─── Quoted passage ───

Are the Jesus healing miracles just copies of earlier pagan legends common in antiquity?
What are the earlier pagan legends of someone resurrecting or doing miracles?
No, there are no other dying and resurrecting stories from the Middle East. You can't name one and cite a source for it. I know you can rattle off a list of names of supposed resurrected gods/heroes, but you can't quote any source for those, giving the account of it and reporting the alleged event.
Yes, I can. Osiris. Well documented Greek myth.
Yes, the Egyptian who was killed and did NOT come back to life but was succeeded by his son. There are two problems you must address in claiming this is a "documented" story of someone who resurrected: 1) Where exactly is the "resurrection" in the story? and 2) for documenting it as an alleged fact of history (as the Jesus resurrection as an event is documented by written accounts near to the time it allegedly happened), when did the Osiris event reportedly happen in history and when is it reported in the source which documents it? i.e., when is the source dated?
You have to show in the source a claim that this person died and then came back to life to live on as before, seen by witnesses or in some way confirmed. And the source saying this has to be dated reasonably close to when the alleged resurrection event took place. Neither of these is the case for Osiris, who might have been a real person, but for whom we have no sources anywhere near the time that he lived, if he lived.
And the sources we do have about this do not say that Osiris resurrected -- i.e., there is no actual "resurrection" event in the legend. The word "resurrection" is used only by later Christianized scholars giving their interpretation of the Osiris story, not by the original source telling us the event. These modern scholars use the NT word "resurrection" and apply it to Osiris, as having some similarity to the Christ resurrection, in their mind. But the story they take from the source does not say Osiris came back to life, but only that he spawned a son who lived on, just as any offspring lives on, which is not what "resurrection" means. If "resurrection" did mean that, then all humans have resurrected who left behind any offspring, which is obviously not what "resurrection" means.
Orpheus, the son of a God, comes out of the underworld.
Yes, but the story does not say that he died. Resurrection means the person first dies, or is killed, and then is brought back to life. Just visiting another realm or dimension or alternate universe of some kind does not mean the visitor first died. The Orpheus story does not say he first died before visiting the underworld.

───

**What to work on**
Determine whether each statement agrees with the discussion of pagan resurrection legends, answering yes or no and quoting the decisive words of the text: 1. The Orpheus story states that he died before visiting the underworld. 2. Osiris was succeeded by his son. 3. The original source of the Osiris story uses the word "resurrection". Rely solely on the text above when completing the tasks.

─── Information provided ───

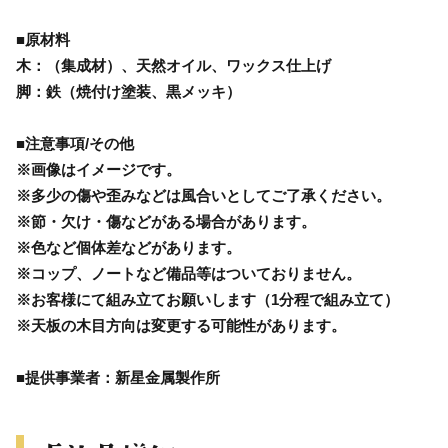
■原材料
木：（集成材）、天然オイル、ワックス仕上げ
脚：鉄（焼付け塗装、黒メッキ）
■注意事項/その他
※画像はイメージです。
※多少の傷や歪みなどは風合いとしてご了承ください。
※節・欠け・傷などがある場合があります。
※色など個体差などがあります。
※コップ、ノートなど備品等はついておりません。
※お客様にて組み立てお願いします（1分程で組み立て）
※天板の木目方向は変更する可能性があります。
■提供事業者：新星金属製作所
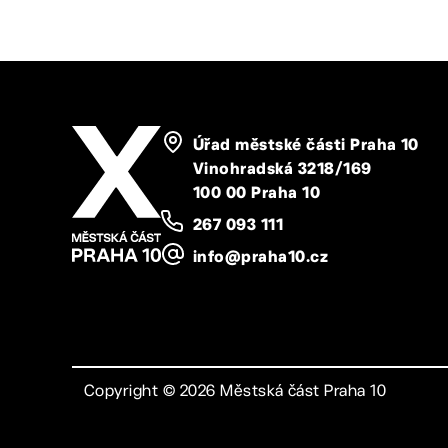
Úřad městské části Praha 10
Vinohradská 3218/169
100 00 Praha 10
267 093 111
info@praha10.cz
Copyright ©
2026
Městská část Praha 10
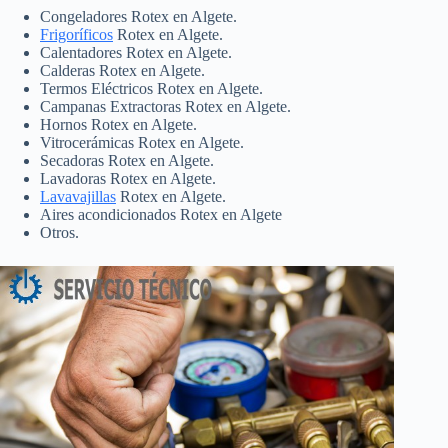
Congeladores Rotex en Algete.
Frigoríficos
Rotex en Algete.
Calentadores Rotex en Algete.
Calderas Rotex en Algete.
Termos Eléctricos Rotex en Algete.
Campanas Extractoras Rotex en Algete.
Hornos Rotex en Algete.
Vitrocerámicas Rotex en Algete.
Secadoras Rotex en Algete.
Lavadoras Rotex en Algete.
Lavavajillas
Rotex en Algete.
Aires acondicionados Rotex en Algete
Otros.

───

**Output for this task**
1. No: "The Orpheus story does not say he first died before visiting the underworld."
2. Yes: "the Egyptian who was killed and did NOT come back to life but was succeeded by his son."
3. No: "is used only by later Christianized scholars giving their interpretation of the Osiris story, not by the original source telling us the event."